(692g) Identification of a Novel Target for Breast Cancer by Exploring Gene Switches On a Genome Scale

Authors: 
Wu, M., Michigan State University
Liu, L., Michigan State University
Chan, C., Michigan State Uiversity


An important dynamic feature that emerges from analyzing gene regulatory network is the “switch-like behavior” or “bistability”, which is a dynamic feature of a particular gene to preferentially toggle between two steady-states. The state of gene switches play pivotal roles in cell fate decision, but identifying switches has been difficult. Therefore a challenge confronting the field is to systematically identify gene switches. We propose a top-down mining approach to identify gene switches from microarray gene expression data. Taking advantage of the tremendous amount of expression data, our approach aims to identify bimodality, which we hypothesize is an essential characteristic of a gene switch. We perform theoretical analysis based on kinetic modeling and simulation, and provide proof-of-concept applications on both synthetic and yeast microarray datasets.

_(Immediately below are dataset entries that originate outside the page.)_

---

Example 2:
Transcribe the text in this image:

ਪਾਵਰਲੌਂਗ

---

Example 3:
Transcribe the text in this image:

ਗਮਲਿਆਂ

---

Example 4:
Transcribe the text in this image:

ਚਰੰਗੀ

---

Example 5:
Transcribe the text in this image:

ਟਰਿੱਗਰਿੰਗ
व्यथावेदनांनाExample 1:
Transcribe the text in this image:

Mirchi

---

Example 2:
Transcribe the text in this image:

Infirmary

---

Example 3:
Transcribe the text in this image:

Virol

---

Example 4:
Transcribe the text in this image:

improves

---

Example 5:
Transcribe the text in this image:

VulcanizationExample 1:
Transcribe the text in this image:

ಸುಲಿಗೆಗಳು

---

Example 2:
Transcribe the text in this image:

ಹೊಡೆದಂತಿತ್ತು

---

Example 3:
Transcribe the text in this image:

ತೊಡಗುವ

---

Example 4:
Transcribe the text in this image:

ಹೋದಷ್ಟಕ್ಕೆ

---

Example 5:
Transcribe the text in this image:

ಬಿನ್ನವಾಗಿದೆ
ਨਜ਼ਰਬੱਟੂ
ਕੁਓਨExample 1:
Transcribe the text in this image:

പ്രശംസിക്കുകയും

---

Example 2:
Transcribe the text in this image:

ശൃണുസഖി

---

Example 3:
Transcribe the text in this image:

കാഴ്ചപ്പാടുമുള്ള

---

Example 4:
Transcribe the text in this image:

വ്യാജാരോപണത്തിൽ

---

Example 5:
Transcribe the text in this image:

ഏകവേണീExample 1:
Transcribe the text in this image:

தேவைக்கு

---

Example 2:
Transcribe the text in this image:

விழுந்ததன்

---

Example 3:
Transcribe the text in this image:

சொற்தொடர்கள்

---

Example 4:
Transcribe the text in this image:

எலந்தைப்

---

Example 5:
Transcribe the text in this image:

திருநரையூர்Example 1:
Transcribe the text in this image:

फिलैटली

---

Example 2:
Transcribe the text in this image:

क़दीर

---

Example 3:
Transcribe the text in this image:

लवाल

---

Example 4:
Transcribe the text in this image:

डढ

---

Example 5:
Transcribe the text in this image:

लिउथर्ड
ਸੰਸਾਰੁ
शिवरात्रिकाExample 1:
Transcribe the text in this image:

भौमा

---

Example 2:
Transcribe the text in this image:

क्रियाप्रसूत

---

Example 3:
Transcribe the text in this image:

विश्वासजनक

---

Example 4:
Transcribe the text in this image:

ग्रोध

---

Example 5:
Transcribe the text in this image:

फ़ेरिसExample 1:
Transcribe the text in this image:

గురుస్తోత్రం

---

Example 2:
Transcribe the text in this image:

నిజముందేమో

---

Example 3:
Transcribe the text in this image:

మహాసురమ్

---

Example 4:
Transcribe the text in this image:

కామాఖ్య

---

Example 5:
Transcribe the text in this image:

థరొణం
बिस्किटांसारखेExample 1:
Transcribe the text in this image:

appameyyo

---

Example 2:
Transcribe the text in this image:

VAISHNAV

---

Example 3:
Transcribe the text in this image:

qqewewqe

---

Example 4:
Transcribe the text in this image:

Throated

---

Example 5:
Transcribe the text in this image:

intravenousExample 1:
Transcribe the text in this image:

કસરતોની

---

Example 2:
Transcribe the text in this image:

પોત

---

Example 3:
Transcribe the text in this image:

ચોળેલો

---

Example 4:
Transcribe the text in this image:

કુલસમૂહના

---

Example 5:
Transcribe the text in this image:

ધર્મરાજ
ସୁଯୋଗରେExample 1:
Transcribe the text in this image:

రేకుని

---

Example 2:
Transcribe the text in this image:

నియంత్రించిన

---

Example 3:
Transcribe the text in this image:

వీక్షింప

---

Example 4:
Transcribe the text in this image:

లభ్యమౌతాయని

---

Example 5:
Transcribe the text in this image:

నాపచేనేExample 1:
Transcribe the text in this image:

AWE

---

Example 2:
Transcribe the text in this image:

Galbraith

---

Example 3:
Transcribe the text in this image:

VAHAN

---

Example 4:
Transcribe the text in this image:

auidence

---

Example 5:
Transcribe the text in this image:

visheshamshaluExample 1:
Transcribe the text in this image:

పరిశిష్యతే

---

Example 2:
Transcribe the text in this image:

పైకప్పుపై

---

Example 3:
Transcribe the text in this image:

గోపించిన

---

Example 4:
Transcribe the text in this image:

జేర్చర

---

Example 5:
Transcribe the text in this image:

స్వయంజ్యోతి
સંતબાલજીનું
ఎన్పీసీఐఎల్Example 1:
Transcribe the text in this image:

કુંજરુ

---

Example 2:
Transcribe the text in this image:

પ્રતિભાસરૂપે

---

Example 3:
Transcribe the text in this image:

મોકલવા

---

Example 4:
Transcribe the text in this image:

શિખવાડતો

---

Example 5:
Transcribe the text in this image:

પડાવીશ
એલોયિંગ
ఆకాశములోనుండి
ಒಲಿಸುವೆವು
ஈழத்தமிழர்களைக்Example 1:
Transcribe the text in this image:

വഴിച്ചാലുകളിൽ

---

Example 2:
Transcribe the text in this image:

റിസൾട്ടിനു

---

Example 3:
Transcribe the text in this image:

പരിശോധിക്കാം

Since the state of gene switches in the genetic network governs the phenotype, we postulate that recognizing specific gene switches will enable one to identify biomarkers or molecular signatures that would be better drug targets for treating a disease. We demonstrate the utility of our mining approach with human breast cancer by analyzing a paired breast cancer/normal tissue expression dataset against the integrated human gene expression dataset. Our discovery highlights TACSTD2 as an important biomarker for both ER+ and ER– breast cancer subtypes, as well as an attractive candidate for drug therapy against the triple negative (ER–, PR– (progesterone receptor) and HER2–) subtype of breast cancer. In addition, the target has potential implications for treating drug-resistant cases that are non-responsive to ER/HER2-targeted therapies. These results demonstrate the ability of our mining approach to identify candidate biomarkers and novel therapeutic targets in cancer. We predict through annotation, sequence matching of TF sites, and TF activity estimation, a novel transcriptional mechanisms by which TACSTD2 is regulated. Our experiments in MCF-7 (ER+/PR+) and MDA-MB-231 (ER–/PR–) breast cancer cell lines confirm the functional role of this gene in breast cancer and for the first time identify a likely transcription factor involved.